— Merci.

— Alors je vous retiens pour après-demain soir. Vous dînerez. Nous jouons une comédie. Marcelle sera si heureuse !… Vous ne voulez pas ? On ne peut jamais vous avoir ! Vous n’êtes de rien.

— Je suis de beaucoup de choses, au contraire, mais justement de celles dont vous n’êtes pas.

Il sourit, salua, et se remit au galop.

Un cor de chasse, au loin, sonnait l’hallali courant. Et d’abord je pris plaisir à l’écouter. Mais cela ne dura pas. La seconde fanfare m’irrita, comme si elle n’avait été qu’une succession de notes fausses. J’aurais voulu courir jusqu’au maître d’équipage, et lui dire :

— Plus bas, je vous en prie, plus bas : il y a des malades !

XI
LA QUÉRENTE DE PAIN

Il y avait, dans un des coins de France que j’aime, une veuve qui s’appelait Victorine Loux et qui était réputée, dans tout le pays, à plus de deux lieues sous les ormes et les noyers, pour sa fermeté autant que pour sa charité. Elle avait perdu depuis dix-huit mois son mari, et elle gouvernait seule, sans que ni gens ni bêtes eussent à se plaindre d’elle, sa famille de cinq enfants, ses domestiques hommes et femmes, ses troupeaux de bœufs, de vaches, de moutons, et ses chevaux, et toute sa volaille qui ne cessait de chanter qu’à la nuit. « Rien ne manque de rien chez la Loux », disaient les voisins, admirateurs ou envieux. Et ils disaient vrai.

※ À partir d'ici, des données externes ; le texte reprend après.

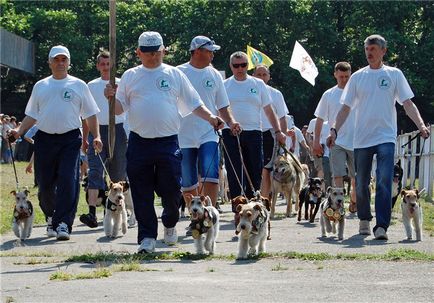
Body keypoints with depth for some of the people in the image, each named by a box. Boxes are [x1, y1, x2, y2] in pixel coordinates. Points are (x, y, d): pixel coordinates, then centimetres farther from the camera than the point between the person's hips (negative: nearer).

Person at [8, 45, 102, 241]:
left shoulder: (78, 85, 9)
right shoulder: (40, 86, 14)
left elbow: (90, 114, 11)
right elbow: (32, 115, 17)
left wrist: (96, 136, -2)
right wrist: (19, 131, 2)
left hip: (70, 139, -2)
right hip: (44, 139, 2)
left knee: (68, 182, -15)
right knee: (45, 184, 3)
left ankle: (63, 224, -16)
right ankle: (51, 218, 26)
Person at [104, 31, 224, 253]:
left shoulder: (174, 75, 9)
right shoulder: (130, 76, 10)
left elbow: (194, 103, 11)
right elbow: (119, 108, 8)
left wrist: (210, 118, -4)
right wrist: (112, 97, -12)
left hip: (168, 142, -1)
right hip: (139, 142, 1)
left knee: (171, 189, 0)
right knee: (142, 193, 0)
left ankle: (170, 224, 28)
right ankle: (147, 237, 6)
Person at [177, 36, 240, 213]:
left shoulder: (214, 75, 8)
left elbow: (222, 106, 14)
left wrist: (230, 122, -4)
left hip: (208, 134, 1)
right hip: (184, 136, -1)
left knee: (211, 177, -14)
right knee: (188, 182, 6)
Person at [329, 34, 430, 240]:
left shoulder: (394, 74, 5)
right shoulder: (358, 77, 8)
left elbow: (408, 103, 1)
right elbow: (346, 108, 8)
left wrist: (421, 125, -14)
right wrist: (334, 130, -4)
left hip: (386, 137, -2)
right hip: (362, 138, 2)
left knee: (384, 182, -14)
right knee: (361, 184, 9)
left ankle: (381, 226, -17)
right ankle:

Or, voici ce qui lui arriva.

On était à la fin de l’été, à l’époque où il y a encore des bouquets d’herbe drue à la limite des champs moissonnés. L’aire était pleine de paille et de foin ; l’odeur du blé mûr sortait par les fenêtres des greniers ; les poules couraient dans les chaumes ; les valets attendaient, pour commencer les labours, la première pluie de septembre et l’ordre de la maîtresse. Celle-ci, dans la cour que fermaient de trois côtés des bâtiments aux toits longs, voyant rentrer les moutons qui se bousculaient à la porte de la bergerie, appela d’un signe la femme qui les menait. C’était à la nuit tombante. Maîtresse Loux s’était adossée, en face de la bergerie, au mur de l’étable. Elle avait le visage plus grave que de coutume, son mince visage que serrait, du front jusqu’au bas des joues, l’étoffe unie d’une coiffe de lin. Elle était de taille élancée et droite. Elle avait retiré à demi ses pieds de ses sabots, et appuyait ses talons sur le rebord, ce qui la faisait paraître encore plus grande. La femme qui venait à elle, courtaude et marchant pesamment, appartenait à cette catégorie d’êtres à moitié privés de raison, « innocents », dont le roman, presque toujours obscur, fait frémir ceux qui le pénètrent ou qui le devinent. Elle avait les traits ramassés ; elle n’était pas belle ; elle était jeune encore. En arrivant près de la fermière, elle leva ses yeux, où l’esprit passait irrégulièrement en lueurs fugitives.